TEXT SHOWN –
◆ ◆ ◆

You see, I went to kindergarten in 1952 in a segregated school district. That was two years before the 1954 Brown v. Board of Education decision that outlawed racial segregation in education. But unlike many places south of the Mason-Dixon Line, Montgomery County did not openly fight school desegregation and by 1961 the schools were declared to be officially integrated.
When I entered Springbrook High School in nearby White Oak, Md., there were African American students enrolled in this officially "integrated" school. But all through my years at Springbrook, where I took a number of advanced classes, I never shared a class with a Black student except for PE. It wasn't until my senior year that I even had a Black teacher. She taught English and, ironically, objected to me reading James Baldwin. Go figure.
Springbrook High School was an example of how segregation can exist within "integration."
Still, by 1965, when I graduated, it appeared that the evils of school segregation might be slowly evaporating despite strong resistance in some parts of the USA.
I now live in Oak Park, Ill., a suburb on the border of Chicago. African American parents report racial disparities at Oak Park-River Forest High School (OPRF) that remind me of those at Springbrook High School decades ago. African American parents charge that it is difficult to get their children placed in courses that are "challenging." The so-called "racial achievement" gap at OPRF is discussed endlessly with little actual change to show for it. That's racial progress?
I recently read about Gale School on the North Side of Chicago, an area where some of the best equipped and best funded schools are found. The North Side also has a large white population compared to elsewhere in the city.
Gale is majority African American and Latino. Unlike the pre-Brown decision Negro schools of Montgomery County, Md., Gale does have indoor toilets. Unfortunately the interior of the school has peeling lead paint that only after years of protest is finally being removed. Gale is not a dilapidated structure like the pre-Brown decision Negro schools of my early childhood, but it has a malfunctioning fire alarm system.
A school where kids can pee and poop indoors but might suffer from lead poisoning? A school that looks modern from the outside, but where students might die or be seriously injured in a fire? That's racial progress?

◆ ◆ ◆

DATASET EXCERPT –
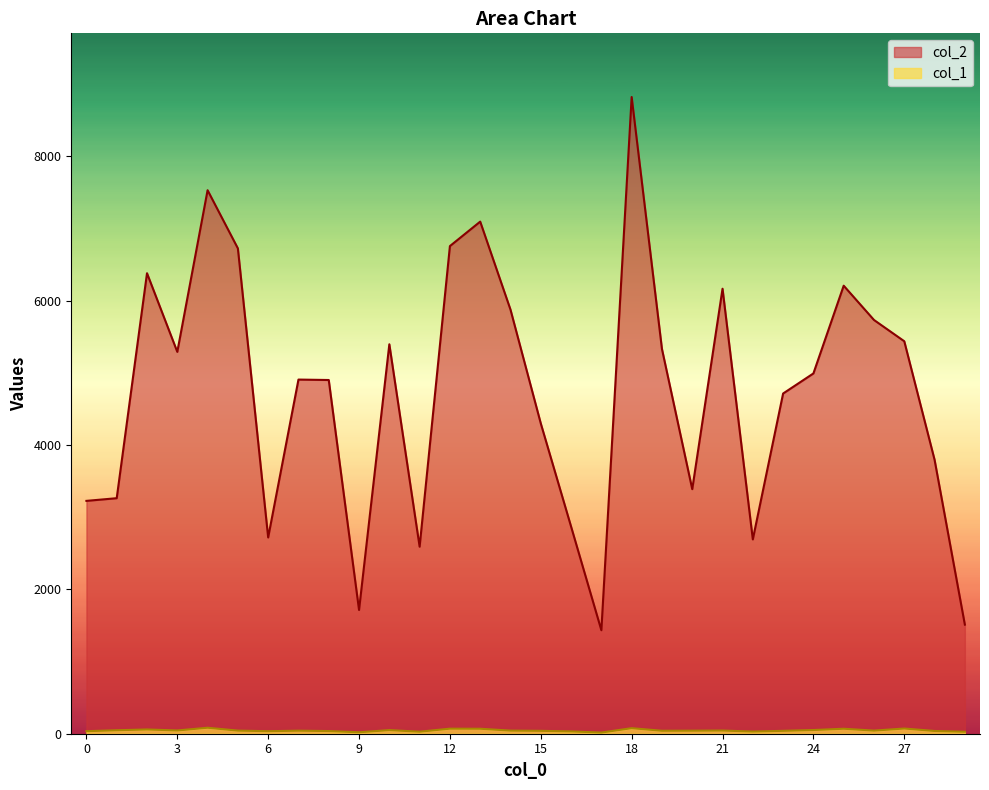

Which series has the largest range (max minus min)?

col_2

◆ ◆ ◆

QUESTIONS –
a) For each statement, say yes or no to whether the essay on school segregation agrees with it, and quote the words that decide it: (i) The writer graduated in 1965. (ii) The writer's first Black teacher taught history. (iii) Gale School lacks indoor toilets.
b) Continue the essay on school segregation from its final line.
The listing has nothing to do with the essay on school segregation.

WRITTEN ANSWERS –
a)
(i) Yes: "by 1965, when I graduated"
(ii) No: "She taught English"
(iii) No: "Gale does have indoor toilets."

b)
What the hell is going on?
Brown v. the Board of Education: Where's the Compliance?
The night the 1954 Brown decision was announced, the NAACP Legal Defense Fund threw a party. Future Supreme Court Justice Thurgood Marshall, who had worked on the case was reported to have said, "You fools go ahead and have your fun, but we ain't begun to work yet."
But I don't think even the prescient Thurgood Marshall would have predicted the results of this August 27, 2013 study by Richie Rothstein, "For Public Schools, Segregation Then, Segregation Since": "Racial isolation of African American children in separate schools located in separate neighborhoods has become a permanent feature of our landscape. Today, African American students are more isolated than they were 40 years ago, while most education policymakers and reformers have abandoned integration as a cause."
Across the U.S., school segregation is very real. It is not decreed by law, but it is such a feature of civil society that many Americans see it as normal and nothing to be concerned about. This is not to suggest Brown was a complete failure. It was certainly a major impetus for the civil rights movement and there was some school desegregation as a result. But as a nation, we're not even close to following its mandate.
The Brown decision overturned the 1896 Plessy v. Ferguson decision that declared racially separate but equal facilities to be constitutional. Plessy was a bad joke. No one expected that equal facilities would be provided during the time Jim Crow was being constructed.
But today's modern segregation means that we as a nation not even in compliance with Plessy when it comes to education. Parental income is the best single predictor of student achievement and communities of color are generally less affluent thanks to our racial caste system. Even middle class people of color are often in more precarious financial circumstances than their white counterparts.
Poverty is heavily racialized in the USA along with the social problems it creates. Even former President Lyndon Johnson observed that," Negro poverty is not white poverty."
Poverty paired with racial isolation also translates into less political clout, which means deliberate under-resourcing of schools in impoverished communities of color.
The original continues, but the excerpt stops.